Because both p values are above 0.05, both exams were insignificant. Although the
results were insignificant, we were still able to better understand the dietary
limits a chemotherapy patient must face by experiencing this lifestyle for a
two week period.
Troubleshooting
There were some problems encountered
during this experiment. The first set of primers used for
amplification were seemingly ineffective. The primers arrived at the
laboratory undiluted and upon preparing them for use, too much water was added.

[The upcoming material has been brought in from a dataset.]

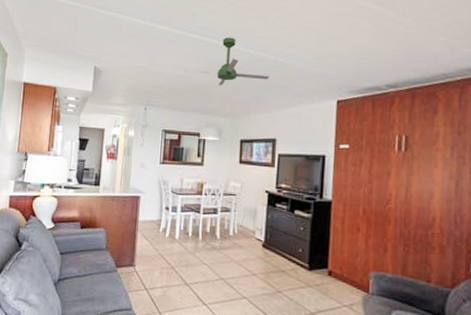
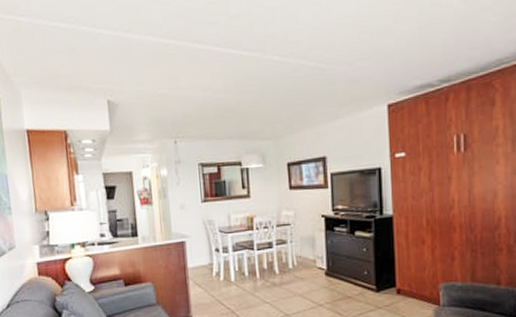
ceiling fan: present [185,37,269,86] -> none [214,45,310,104]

This over-diluted the primers causing several problems. The amount of primer
added to the PCR cocktail was insufficient due to the over-dilution. An attempt
to correct the problem was made by adding 40µL of primer into the cocktail
assuming they would anneal. However, this was ineffective due to the disruption
in concentration. Taq polymerase requires magnesium
ions to function properly. This is perhaps the most important aspect to
optimize in the cocktail (Sambrook, 1989). However
the diluted primers possibly interfered with the concentration of the entire
cocktail, the magnesium in particular. This would not allow PCR to function
properly and would not show bands where expected. One possible solution would
be to centrifuge the primers to reconcentrate them at
the bottom of the vial. Another problem that was encountered was ethidium
bromide concentrations in the gel. Originally 1.5µL was added to each gel for
illumination. However, the gels began only illuminating on the top half while
the rest was too dark to read bands properly. After reducing the amount to
1.0µL, gels began lighting up properly.
Future
Directions
There are several aspects of
research that could be continued if there were no time constraints. Ordering
primers using the Yaku approach sooner in the experiment would be beneficial. Reconcentrating the original set of primers and running PCR
to test for amplification would also have been helpful to eliminate the
possibility that the primers were completely ineffective. Gels that were
improperly illuminated indicated a need for change in amount of ethidium bromide
used. By altering the amount used in the gels earlier in the experiments, gels
would be easier to read possibly showing bands and/or primer dimer. Obtaining mutated genomic DNA for use with mutant
primers would have also been beneficial. Due to time and the availability of
the 499bp mutation this was not possible. Running mutant primers with mutant
DNA to obtain bands at the 447bp mark would warrant each experiment even more
of a success. Another technique that
could be used is the Southern Blot technique. This would allow for determining
the actual sequence of the DNA fragment. Using gel electrophoresis to separate
DNA fragments, sequences can be determined from complementary RNA (Southern,
1975). This technique would be extremely useful. By using Southern Blot, the
sequence being used could be confirmed. It would also ensure that the primers
designed would anneal because the sequence was determined by this. Southern
blot being used in the beginning of the experiment would have saved time in
designing and purchasing primers, as well as a more accurate experiment. Primer
design would also be a source for change in the future. Altering distance
between primers for a different band size may be useful, as well as using the
Yaku approach may have produced better results from start of the experiment.